With a few weeks of 2023 still to go, we have had more than 800mm of rain, significantly more than normal, and the Scarborough weather station seven miles away has recorded more than 1,000mm. Please try to bear that in mind next time you’re not happy that the course is closed.
This extended period of wet, and unseasonably mild, weather – which goes back all the way to late-July – has been extremely challenging. Even courses like Ganton with its sandy base, and the links courses along the coast, are suffering. It’s not just the rain and closures though, when courses are open we’re seeing high levels of play, which creates mud and causes turf damage. The wet and mild conditions are also perfect for disease. While many will be out moving moisture daily, it’s a battle we’ll lose when the rain continues to fall.
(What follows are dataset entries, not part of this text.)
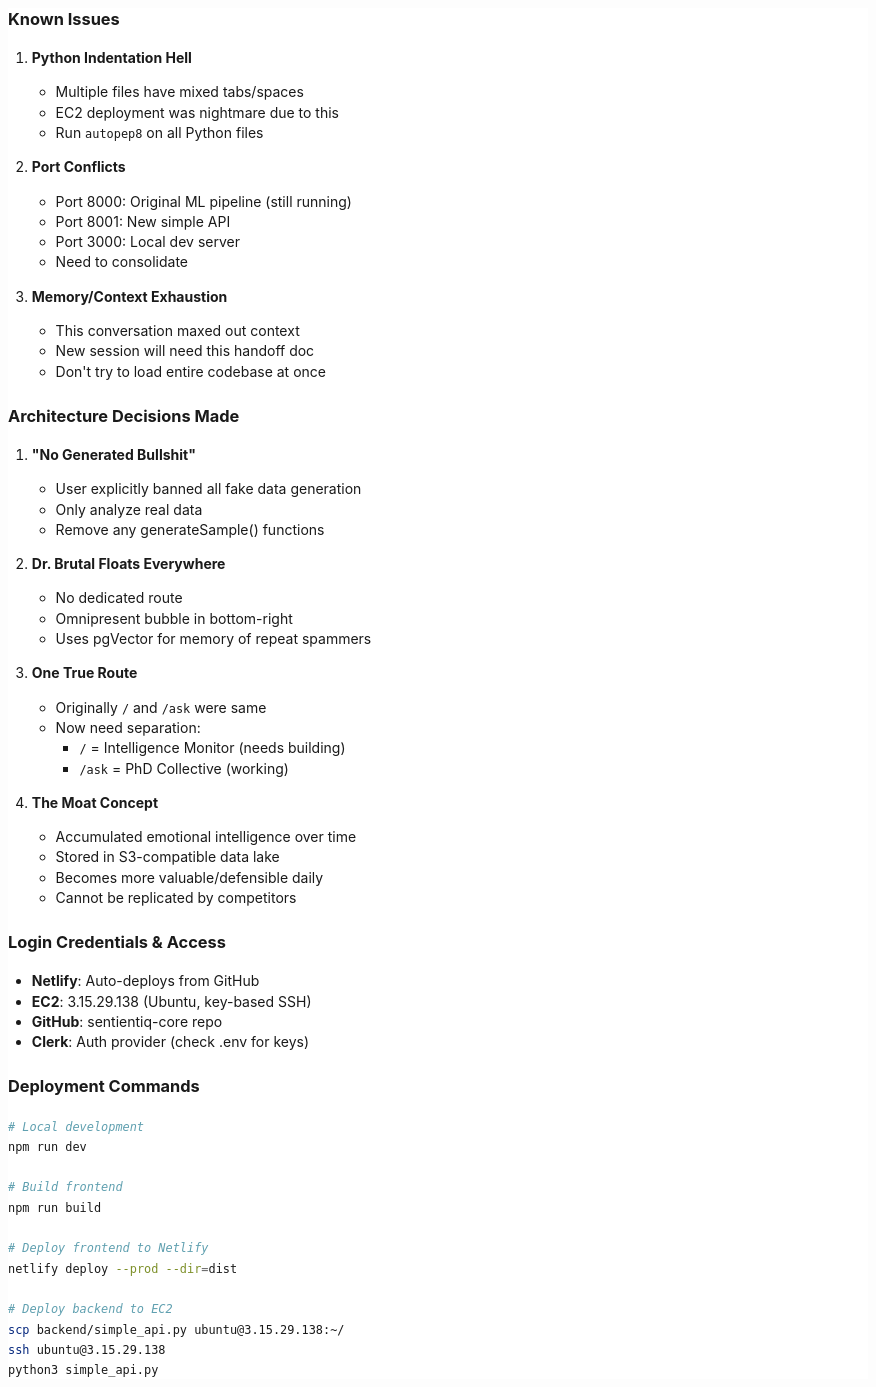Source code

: ### Known Issues

1. **Python Indentation Hell**
   - Multiple files have mixed tabs/spaces
   - EC2 deployment was nightmare due to this
   - Run `autopep8` on all Python files

2. **Port Conflicts**
   - Port 8000: Original ML pipeline (still running)
   - Port 8001: New simple API
   - Port 3000: Local dev server
   - Need to consolidate

3. **Memory/Context Exhaustion**
   - This conversation maxed out context
   - New session will need this handoff doc
   - Don't try to load entire codebase at once

### Architecture Decisions Made

1. **"No Generated Bullshit"**
   - User explicitly banned all fake data generation
   - Only analyze real data
   - Remove any generateSample() functions

2. **Dr. Brutal Floats Everywhere**
   - No dedicated route
   - Omnipresent bubble in bottom-right
   - Uses pgVector for memory of repeat spammers

3. **One True Route**
   - Originally `/` and `/ask` were same
   - Now need separation:
     - `/` = Intelligence Monitor (needs building)
     - `/ask` = PhD Collective (working)

4. **The Moat Concept**
   - Accumulated emotional intelligence over time
   - Stored in S3-compatible data lake
   - Becomes more valuable/defensible daily
   - Cannot be replicated by competitors

### Login Credentials & Access

- **Netlify**: Auto-deploys from GitHub
- **EC2**: 3.15.29.138 (Ubuntu, key-based SSH)
- **GitHub**: sentientiq-core repo
- **Clerk**: Auth provider (check .env for keys)

### Deployment Commands

```bash
# Local development
npm run dev

# Build frontend
npm run build

# Deploy frontend to Netlify
netlify deploy --prod --dir=dist

# Deploy backend to EC2
scp backend/simple_api.py ubuntu@3.15.29.138:~/
ssh ubuntu@3.15.29.138
python3 simple_api.py

```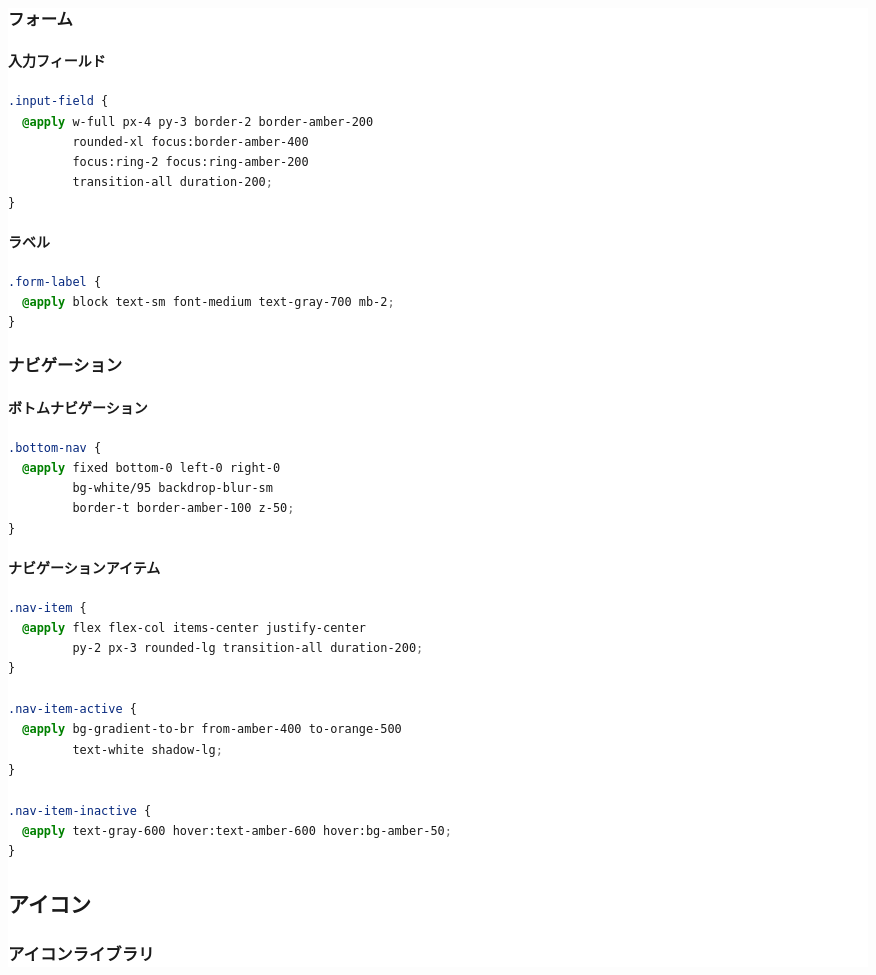 ### フォーム

#### 入力フィールド

```css
.input-field {
  @apply w-full px-4 py-3 border-2 border-amber-200 
         rounded-xl focus:border-amber-400 
         focus:ring-2 focus:ring-amber-200 
         transition-all duration-200;
}
```

#### ラベル

```css
.form-label {
  @apply block text-sm font-medium text-gray-700 mb-2;
}
```

### ナビゲーション

#### ボトムナビゲーション

```css
.bottom-nav {
  @apply fixed bottom-0 left-0 right-0 
         bg-white/95 backdrop-blur-sm 
         border-t border-amber-100 z-50;
}
```

#### ナビゲーションアイテム

```css
.nav-item {
  @apply flex flex-col items-center justify-center 
         py-2 px-3 rounded-lg transition-all duration-200;
}

.nav-item-active {
  @apply bg-gradient-to-br from-amber-400 to-orange-500 
         text-white shadow-lg;
}

.nav-item-inactive {
  @apply text-gray-600 hover:text-amber-600 hover:bg-amber-50;
}
```

## アイコン

### アイコンライブラリ
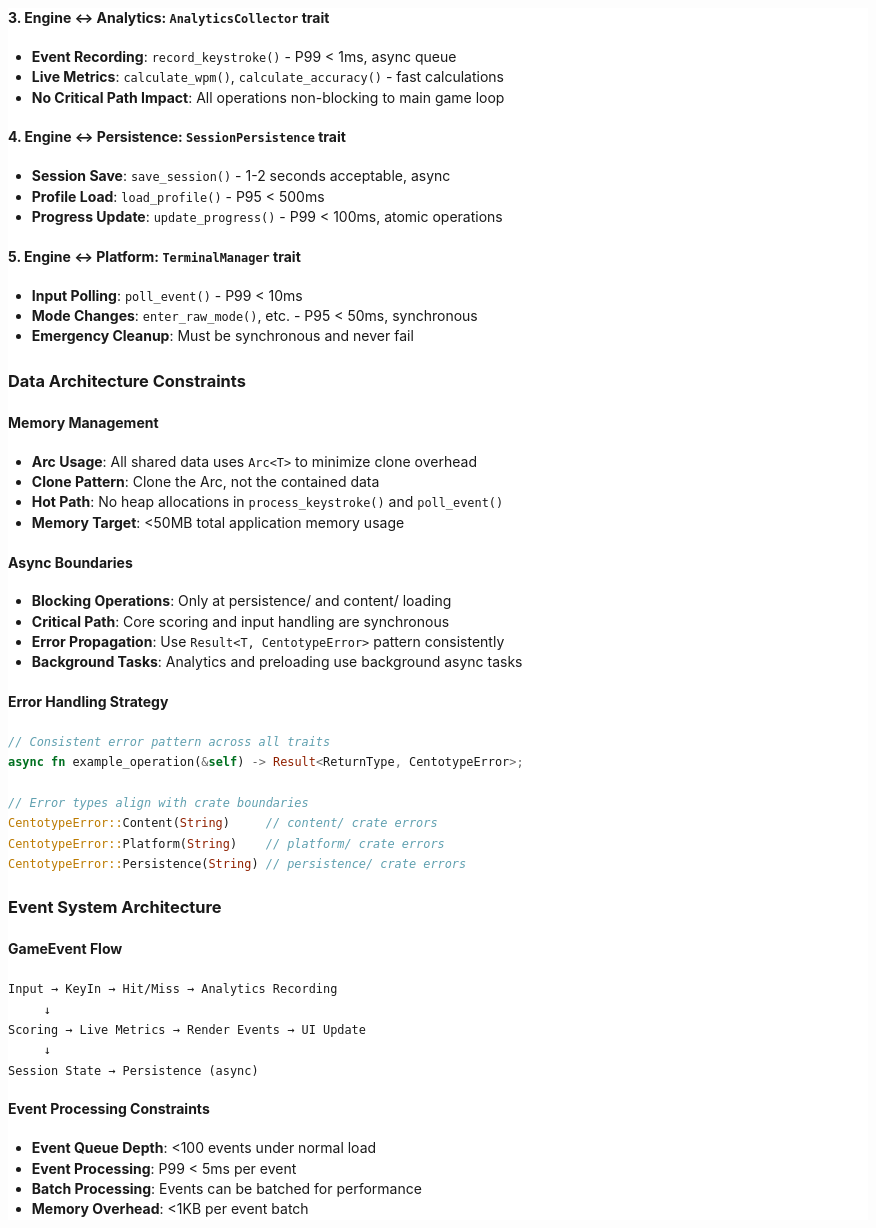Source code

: #### 3. Engine ↔ Analytics: `AnalyticsCollector` trait
- **Event Recording**: `record_keystroke()` - P99 < 1ms, async queue
- **Live Metrics**: `calculate_wpm()`, `calculate_accuracy()` - fast calculations
- **No Critical Path Impact**: All operations non-blocking to main game loop

#### 4. Engine ↔ Persistence: `SessionPersistence` trait
- **Session Save**: `save_session()` - 1-2 seconds acceptable, async
- **Profile Load**: `load_profile()` - P95 < 500ms
- **Progress Update**: `update_progress()` - P99 < 100ms, atomic operations

#### 5. Engine ↔ Platform: `TerminalManager` trait
- **Input Polling**: `poll_event()` - P99 < 10ms
- **Mode Changes**: `enter_raw_mode()`, etc. - P95 < 50ms, synchronous
- **Emergency Cleanup**: Must be synchronous and never fail

### Data Architecture Constraints

#### Memory Management
- **Arc Usage**: All shared data uses `Arc<T>` to minimize clone overhead
- **Clone Pattern**: Clone the Arc, not the contained data
- **Hot Path**: No heap allocations in `process_keystroke()` and `poll_event()`
- **Memory Target**: <50MB total application memory usage

#### Async Boundaries
- **Blocking Operations**: Only at persistence/ and content/ loading
- **Critical Path**: Core scoring and input handling are synchronous
- **Error Propagation**: Use `Result<T, CentotypeError>` pattern consistently
- **Background Tasks**: Analytics and preloading use background async tasks

#### Error Handling Strategy
```rust
// Consistent error pattern across all traits
async fn example_operation(&self) -> Result<ReturnType, CentotypeError>;

// Error types align with crate boundaries
CentotypeError::Content(String)     // content/ crate errors
CentotypeError::Platform(String)    // platform/ crate errors
CentotypeError::Persistence(String) // persistence/ crate errors
```

### Event System Architecture

#### GameEvent Flow
```
Input → KeyIn → Hit/Miss → Analytics Recording
     ↓
Scoring → Live Metrics → Render Events → UI Update
     ↓
Session State → Persistence (async)
```

#### Event Processing Constraints
- **Event Queue Depth**: <100 events under normal load
- **Event Processing**: P99 < 5ms per event
- **Batch Processing**: Events can be batched for performance
- **Memory Overhead**: <1KB per event batch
I’ve been greenkeeping since I was 16, that’s 26 years, and things are certainly changing. A decade ago, we knew the frosts would come and cutting operations would end. This year, if it was dry enough, we’d be cutting regularly.
We’re also seeing more extreme weather. This year has been a record-breaker for rainfall, but we’ve also seen it in huge downpours rather than a spread-out pattern.
This prolonged period of wet weather is not good for any of us. Greenkeepers never want to see the course closed, and certainly don’t want to see hard work undone as water and disease make inroads. We also aren’t playing either.
Try to bear that in mind next time you’re at the golf club. If you’ve driven on flooded roads, or your local Sunday league football is off, there’s a good chance the course is closed. If you’re one of the lucky ones and the course is open, try to temper your expectations.
I have little doubt this year has been an abnormally wet one. I hope we’ll see rainfall return to an average level in 2024, though we must be willing to work and prepare for more extreme weather and change our long-held beliefs about seasonality. Being able to adapt to the weather will be vital in the years ahead. Greenkeeping teams need to work on long-term planning – both to tackle the wettest areas with drainage projects where applicable, and on better managing traffic and damage through winter rules or by reducing play to the driest parts of the course in the worst weather.
There are lots of things we can’t change or fight, and the weather is the most challenging one for greenkeepers. Try to bear that in mind and follow any rules which are put in place for your safety and the long-term health of the golf course. With a bit of luck things will dry up and we’ll have a much better year on fully recovered courses in 2024.